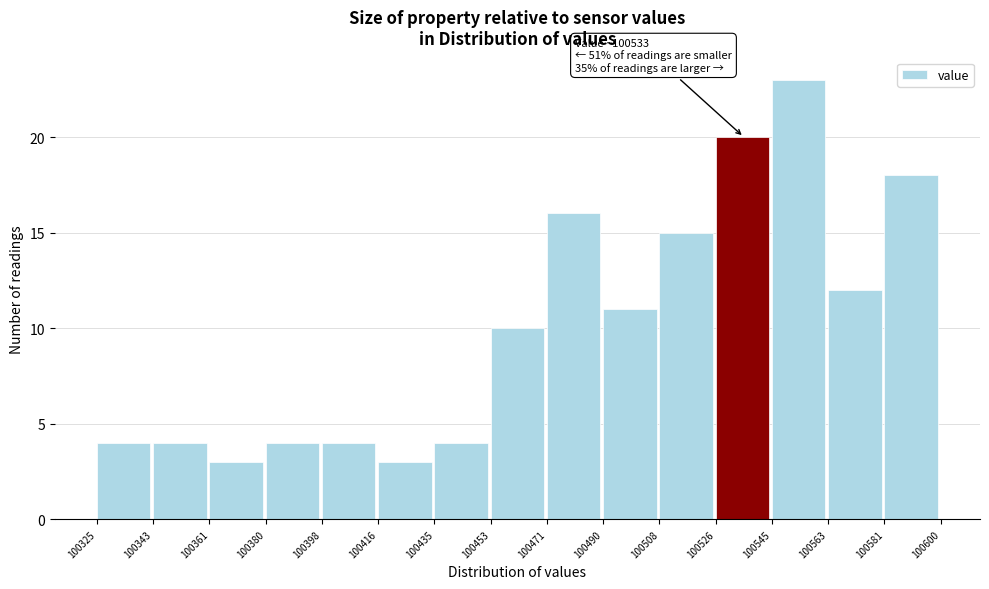

Which range on the x-axis has the tallest bar?

100545 to 100563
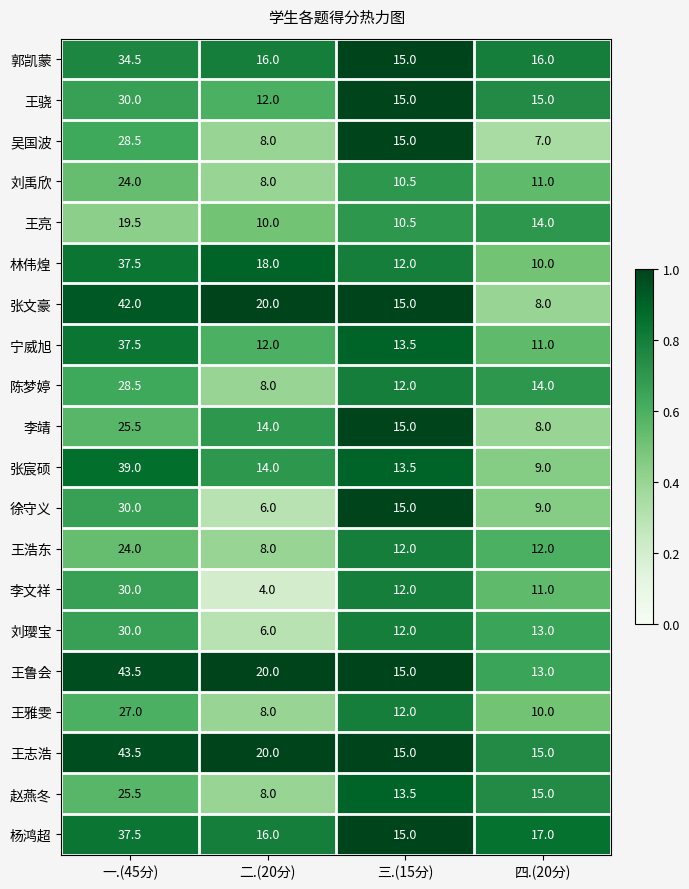

Which series changed the most between 一.(45分) and 四.(20分)?

张文豪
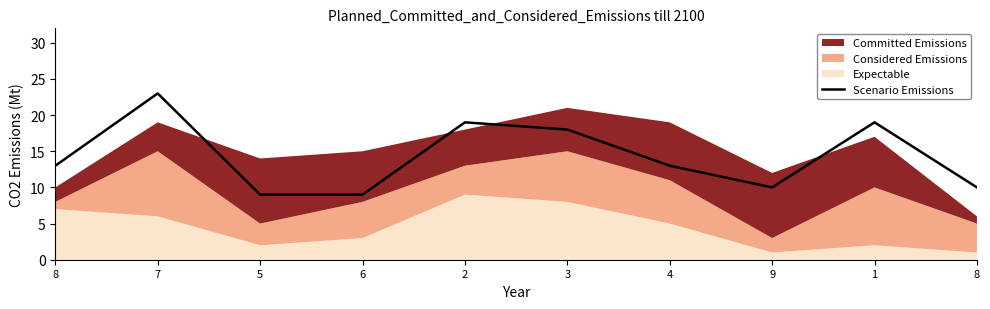

Rank the categories by value from highest to lowest.

7, 2, 1, 3, 8, 4, 9, 8, 5, 6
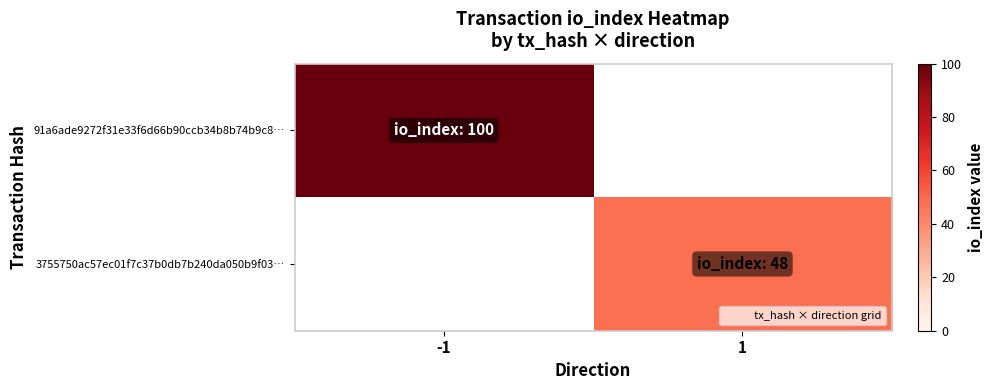

List the series in order of their overall mean, highest first.

91a6ade9272f31e33f6d66b90ccb34b8b74b9c8…, 3755750ac57ec01f7c37b0db7b240da050b9f03…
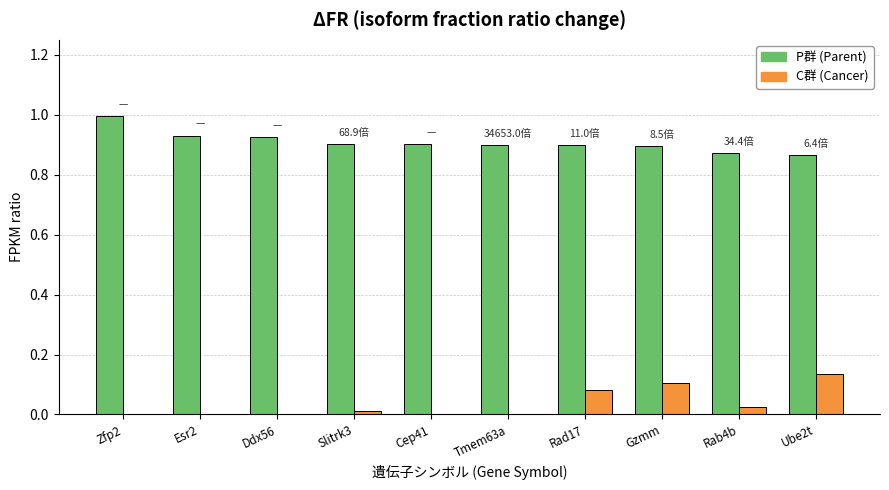

Are the bars grouped side by side (vs. stacked)?

Yes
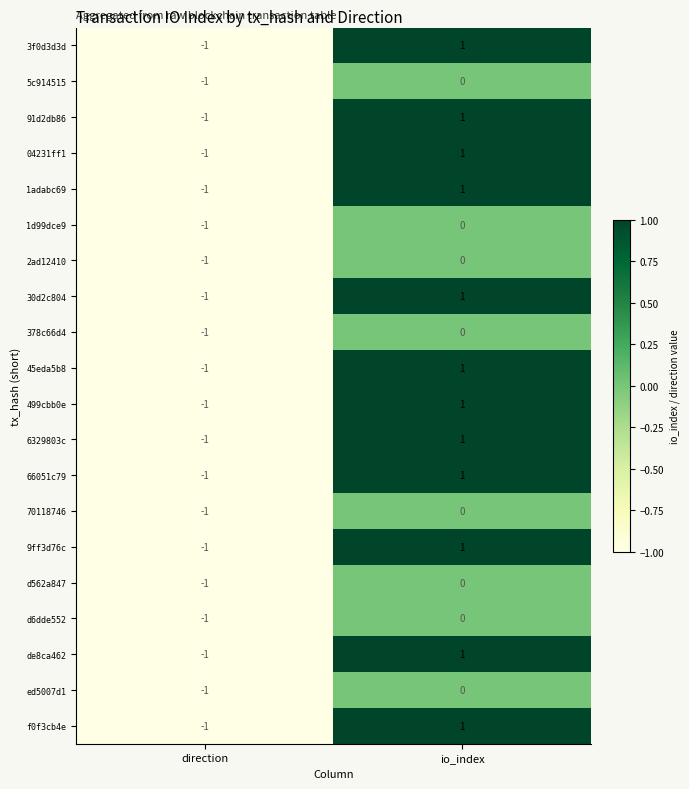

Where is 66051c79 nearest to the value 0?

direction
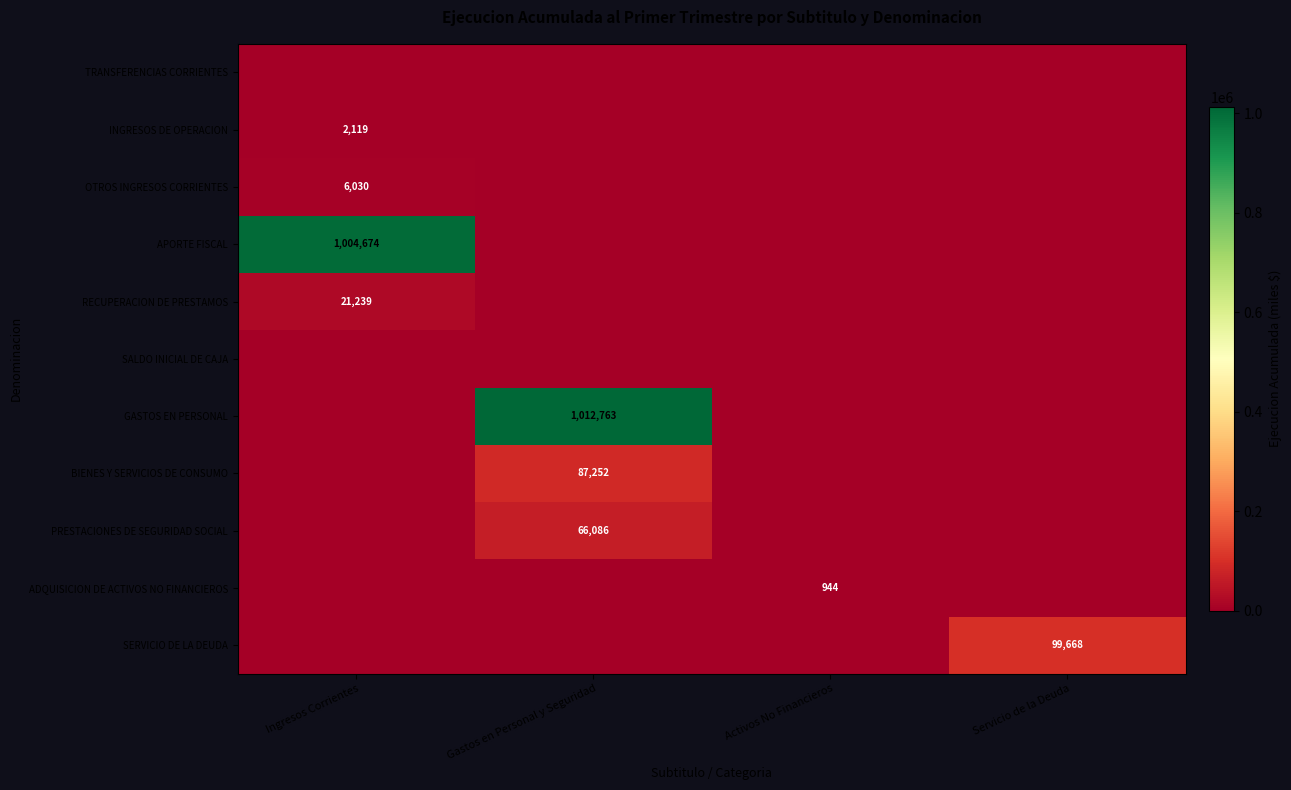

At which category does the chart reach its minimum across all series?

Ingresos Corrientes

========

-- Exercise objective --
Format the material above as a JSON list of strings, one string for each line. Leave out the blank lines and the picture lines.

-- Task result --
[
  "Which range on the x-axis has the tallest bar?",
  "100545 to 100563",
  "Which series changed the most between 一.(45分) and 四.(20分)?",
  "张文豪",
  "Rank the categories by value from highest to lowest.",
  "7, 2, 1, 3, 8, 4, 9, 8, 5, 6",
  "List the series in order of their overall mean, highest first.",
  "91a6ade9272f31e33f6d66b90ccb34b8b74b9c8…, 3755750ac57ec01f7c37b0db7b240da050b9f03…",
  "Are the bars grouped side by side (vs. stacked)?",
  "Yes",
  "Where is 66051c79 nearest to the value 0?",
  "direction",
  "At which category does the chart reach its minimum across all series?",
  "Ingresos Corrientes"
]